(Beginning of Extract)
Lidar Processing Research

Background

Measuring changes in very shallow water using traditional acoustic survey methods can prove to be difficult and time consuming. Lidar is an alternative technique for efficiently surveying substantial areas of shallow water (e.g., entire back bay regions). Furthermore, newly developed topographic-bathymetric lidar [TBL] systems can simultaneously measure topography and bathymetry, making lidar ideal for seamlessly mapping large extents of coastline. In storm situations, the ability to rapidly collect bathymetric data in areas where deploying acoustic survey vessels would be dangerous makes lidar a key tool for emergency response.
(End of Extract)
(Beginning of Data for analysis)
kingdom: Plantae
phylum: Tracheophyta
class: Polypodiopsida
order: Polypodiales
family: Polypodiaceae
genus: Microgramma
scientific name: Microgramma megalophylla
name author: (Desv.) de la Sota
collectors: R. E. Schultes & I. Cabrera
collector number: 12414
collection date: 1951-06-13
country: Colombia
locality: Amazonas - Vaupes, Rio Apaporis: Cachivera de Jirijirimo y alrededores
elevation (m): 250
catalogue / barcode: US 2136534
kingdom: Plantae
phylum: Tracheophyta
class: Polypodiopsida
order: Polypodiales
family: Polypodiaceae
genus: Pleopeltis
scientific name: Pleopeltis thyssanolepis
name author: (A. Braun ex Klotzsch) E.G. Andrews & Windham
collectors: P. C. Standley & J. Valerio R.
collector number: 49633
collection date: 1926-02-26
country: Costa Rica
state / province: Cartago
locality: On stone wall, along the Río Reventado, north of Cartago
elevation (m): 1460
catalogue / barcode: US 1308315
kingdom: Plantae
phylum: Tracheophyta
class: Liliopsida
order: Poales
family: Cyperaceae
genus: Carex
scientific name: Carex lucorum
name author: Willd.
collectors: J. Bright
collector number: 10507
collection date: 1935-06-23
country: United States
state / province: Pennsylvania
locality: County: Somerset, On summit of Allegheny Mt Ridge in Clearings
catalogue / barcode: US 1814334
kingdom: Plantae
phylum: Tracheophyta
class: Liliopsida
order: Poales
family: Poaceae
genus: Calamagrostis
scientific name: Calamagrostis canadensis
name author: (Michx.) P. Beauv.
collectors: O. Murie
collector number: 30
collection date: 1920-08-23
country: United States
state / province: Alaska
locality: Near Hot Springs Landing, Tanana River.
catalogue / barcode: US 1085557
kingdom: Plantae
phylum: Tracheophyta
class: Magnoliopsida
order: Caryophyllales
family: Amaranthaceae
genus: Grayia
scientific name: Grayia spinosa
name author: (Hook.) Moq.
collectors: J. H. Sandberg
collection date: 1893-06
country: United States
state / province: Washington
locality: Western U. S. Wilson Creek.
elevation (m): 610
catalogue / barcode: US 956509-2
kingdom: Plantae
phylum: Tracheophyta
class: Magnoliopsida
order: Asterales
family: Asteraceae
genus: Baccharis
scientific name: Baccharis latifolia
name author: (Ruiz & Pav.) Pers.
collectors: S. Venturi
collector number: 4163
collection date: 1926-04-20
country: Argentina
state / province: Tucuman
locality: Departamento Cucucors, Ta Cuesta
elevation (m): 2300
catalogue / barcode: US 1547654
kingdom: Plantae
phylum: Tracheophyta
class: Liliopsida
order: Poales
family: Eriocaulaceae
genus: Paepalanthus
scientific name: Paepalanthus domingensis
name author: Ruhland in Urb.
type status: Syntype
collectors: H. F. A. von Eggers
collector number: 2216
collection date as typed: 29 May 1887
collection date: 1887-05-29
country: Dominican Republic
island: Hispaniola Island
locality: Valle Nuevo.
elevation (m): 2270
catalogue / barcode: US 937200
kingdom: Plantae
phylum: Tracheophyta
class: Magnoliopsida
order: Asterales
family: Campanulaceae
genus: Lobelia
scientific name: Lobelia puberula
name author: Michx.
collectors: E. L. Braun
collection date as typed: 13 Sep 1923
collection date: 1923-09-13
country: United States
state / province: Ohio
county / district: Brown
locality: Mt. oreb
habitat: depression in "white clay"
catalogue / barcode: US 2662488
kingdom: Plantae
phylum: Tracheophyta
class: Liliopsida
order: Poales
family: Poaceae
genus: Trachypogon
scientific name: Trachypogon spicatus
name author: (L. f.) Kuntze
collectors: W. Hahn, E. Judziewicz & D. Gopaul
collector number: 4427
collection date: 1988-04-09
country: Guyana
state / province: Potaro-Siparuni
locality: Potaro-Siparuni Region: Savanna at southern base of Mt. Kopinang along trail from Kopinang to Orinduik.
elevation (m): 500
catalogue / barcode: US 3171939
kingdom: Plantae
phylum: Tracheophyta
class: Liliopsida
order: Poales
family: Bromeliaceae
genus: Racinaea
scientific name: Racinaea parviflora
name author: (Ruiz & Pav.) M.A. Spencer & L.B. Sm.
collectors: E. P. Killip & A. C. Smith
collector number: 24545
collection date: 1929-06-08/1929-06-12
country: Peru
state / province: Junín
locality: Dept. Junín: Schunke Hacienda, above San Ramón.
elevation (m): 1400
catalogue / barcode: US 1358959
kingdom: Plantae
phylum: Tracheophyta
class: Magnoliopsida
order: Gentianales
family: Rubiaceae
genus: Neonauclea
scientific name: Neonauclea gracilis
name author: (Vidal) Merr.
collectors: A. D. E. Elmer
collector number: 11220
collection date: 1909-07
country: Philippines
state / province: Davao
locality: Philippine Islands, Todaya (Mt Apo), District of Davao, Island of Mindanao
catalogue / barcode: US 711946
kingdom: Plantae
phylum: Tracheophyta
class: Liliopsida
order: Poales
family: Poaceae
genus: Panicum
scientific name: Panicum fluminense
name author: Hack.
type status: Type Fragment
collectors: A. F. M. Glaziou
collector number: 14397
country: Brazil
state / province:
(End of Data for analysis)
◆ Problem description ◆
List every drawback of acoustic surveying that the lidar background text states.

◆ Written solution ◆
- Measuring changes in very shallow water with traditional acoustic survey methods can be difficult.
- It can be time consuming.
- In storm situations, deploying acoustic survey vessels would be dangerous.